— start of LISTING —

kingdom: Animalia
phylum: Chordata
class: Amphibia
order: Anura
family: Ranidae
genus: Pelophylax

— end of LISTING —
— start of LISTING —

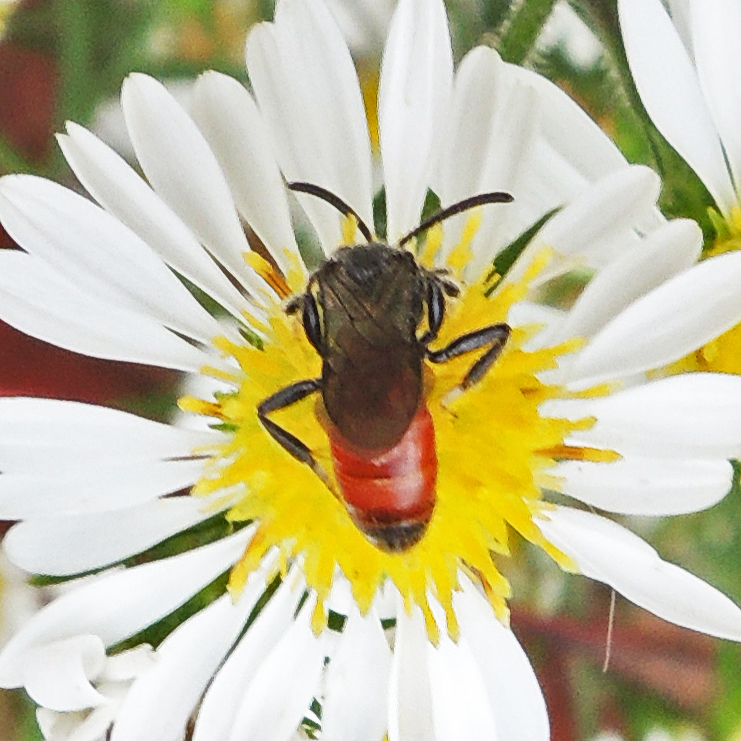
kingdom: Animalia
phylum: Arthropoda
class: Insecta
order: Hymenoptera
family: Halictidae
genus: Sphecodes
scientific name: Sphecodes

— end of LISTING —

Render the material from the line with "phylum: Arthropoda" to the line with "scientific name: Sphecodes" as a numbered list, leaving out blank lines.

## [COMPLETED TASK]
1. phylum: Arthropoda
2. class: Insecta
3. order: Hymenoptera
4. family: Halictidae
5. genus: Sphecodes
6. scientific name: Sphecodes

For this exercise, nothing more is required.